April 19, 2005

Clusters: New company wants to zoom you out of traffic jams.

Publisher: News Sentinel
Author: Leo Morris

Mike Fritsch and Darwin Dahlgren were walking around in downtown Indianpolis one day and happened to run into Fort Wayne Mayor Graham Richard. While they were talking, a car took a turn around the corner too sharply and drove onto the median. Then, a second car did the same thing, and a third.

"You know," Richard said, "that's probably a design flaw (in the road), but nobody knows about it."

"It's funny you should mention that," Fritsch replied. "We're working on something that would take care of that."

Because of that chance encounter and conversation, the city of Fort Wayne became one of the many "partners" for Zoom Information Systems, the new company of Fritsch and Dahlgren located in the Northeast Indiana Innovation Center off of Illinois Road. And when Zoom demonstrated its work for the Transportation Research Board's annual meeting in January, it was one of the city's dump trucks that took part in the experiment.

The vehicle, made by International Truck (another partner) simply drove around a few Fort Wayne streets. But sensors on the truck send graphs to computer screens watched by the 10,000 people who attended the meeting, and cameras on the trucks sent real-time photos of what the streets looked like. The peaks and valleys in the graphs represented road conditions — cracks and bumps, even potholes. The cameras offered proof that what the graphs were showing represented true conditions.

Imagine — as Fritsch and Dahlgren have — how variations of that little exercise could change driving in this country. What the company OnStar now does — providing mapping directions by satellite — is small stuff compared to what is possible.

"A lot of the sensors are already in vehicles," says Zoom President Fritsch (Dahlgren is CEO), "and collecting so much information. The trick is to put the information in the right buckets to analyze it and make use of it."

That's where the software programs being developed by Zoom will come in. Vehicles moving on roads all across the country will send information to state transportation departments, trucking companies, even individual cars. Your car could tell you, for example, that there's a traffic jam developing up ahead, or that there's a patch of ice coming up. Your windshield sensors could help the National Weather Service give immediate advice on developing conditions. Shock-absorber sensors could tell city, county or state road departments where potholes and pavement breaks are.

"Even that curve up ahead could talk to you — 'Hey, Dummy, slow down.' "
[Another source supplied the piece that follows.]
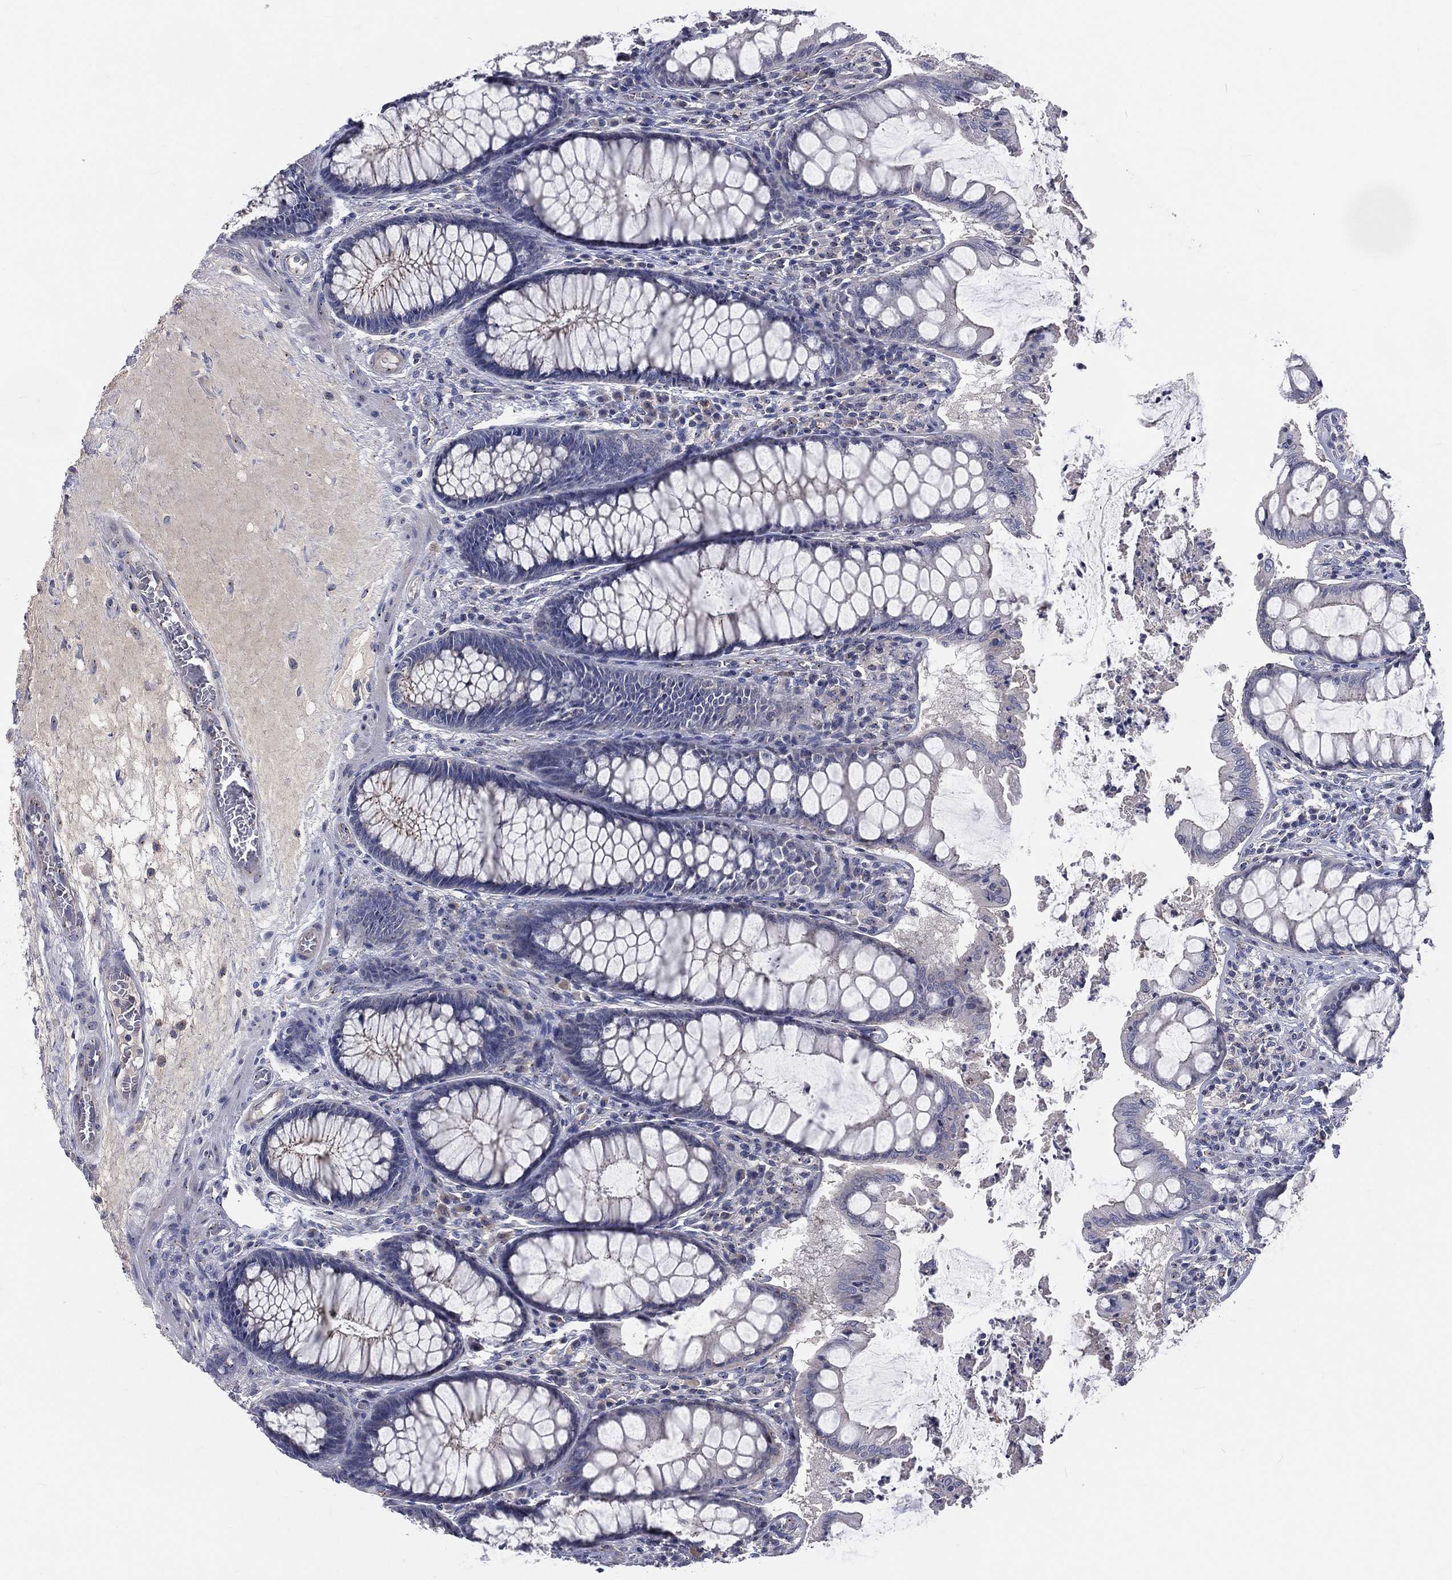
{"staining": {"intensity": "negative", "quantity": "none", "location": "none"}, "tissue": "colon", "cell_type": "Endothelial cells", "image_type": "normal", "snomed": [{"axis": "morphology", "description": "Normal tissue, NOS"}, {"axis": "topography", "description": "Colon"}], "caption": "Immunohistochemical staining of benign colon exhibits no significant expression in endothelial cells.", "gene": "CROCC", "patient": {"sex": "female", "age": 65}}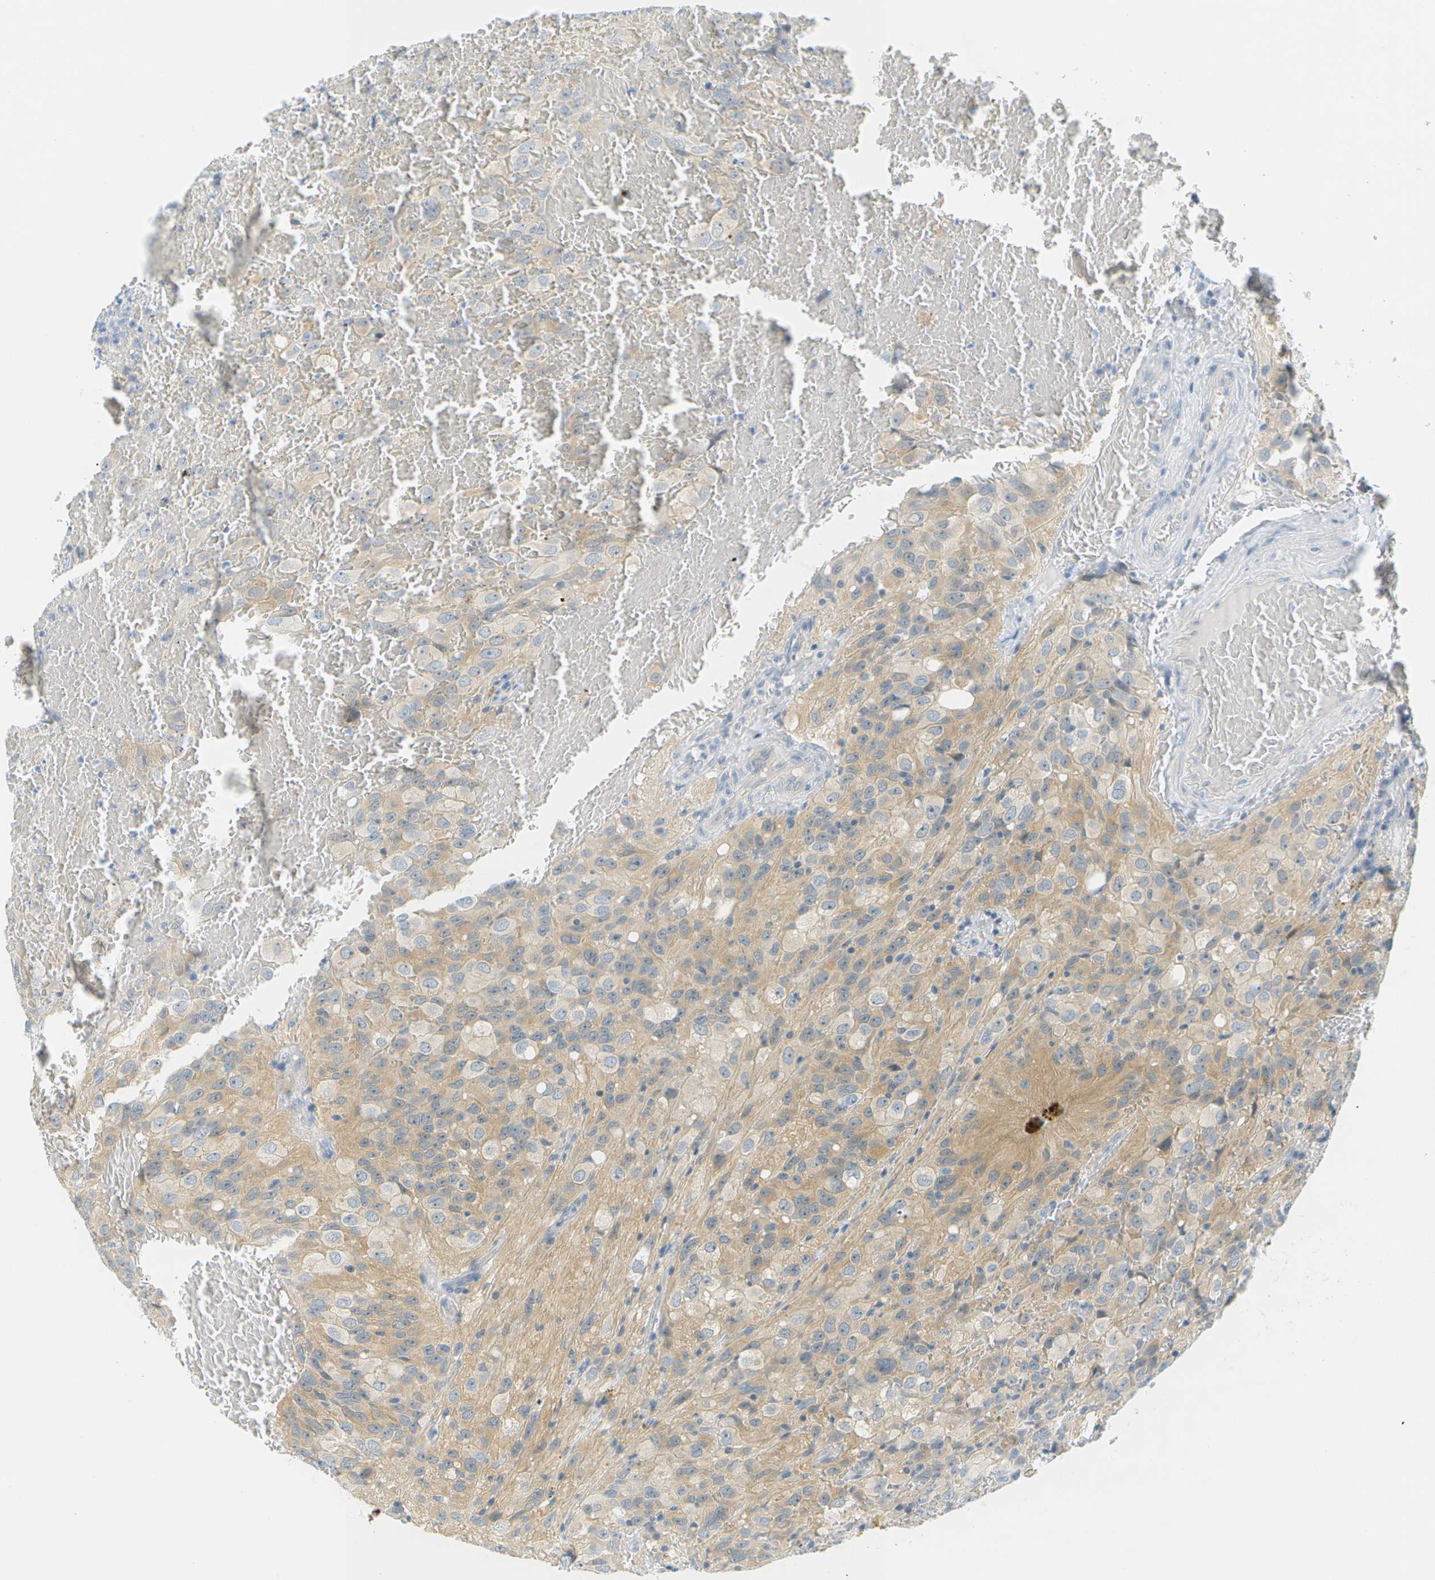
{"staining": {"intensity": "weak", "quantity": "25%-75%", "location": "cytoplasmic/membranous"}, "tissue": "glioma", "cell_type": "Tumor cells", "image_type": "cancer", "snomed": [{"axis": "morphology", "description": "Glioma, malignant, High grade"}, {"axis": "topography", "description": "Brain"}], "caption": "Immunohistochemistry (IHC) of glioma exhibits low levels of weak cytoplasmic/membranous expression in approximately 25%-75% of tumor cells.", "gene": "SMYD5", "patient": {"sex": "male", "age": 32}}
If you've heard traffic reports from bigger cities, you know some of this is going on now, sort of. "When you hear, for example, that it's taking so many minutes to negotiate such-and-such a highway into Chicago, they do with cameras, by taking pictures of license plates.. If they take a picture of a license plate at one point on the road, then record it 18 minutes later at another, that's the time they give you." That's not exactly real time, which is what dealing with today's traffic requires.

"A lot of departments of transportation are moving from the road-building business — at this point, there are only so many more roads you can build — and into the traffic-unsnarling business. Traffic is never going to do anything but increase."

Indiana was the perfect place to locate the new business, Fritsch says, because of how many auto and trucking businesses there are. And northeast Indiana is particularly well-suited. It takes five pages to list the companies in the eight economic clusters important to the region; two of the five are devoted just to the automotive cluster.

Zoom has only six employees and doesn't have a system in place yet. But a lot of people believe in its potential, including all the company's partners. One of them is Boeing, which hopes its satellites will be used to collect the data. Another is the state of Indiana, which provided a $1.5 million Indiana 21st Century & Research Fund grant.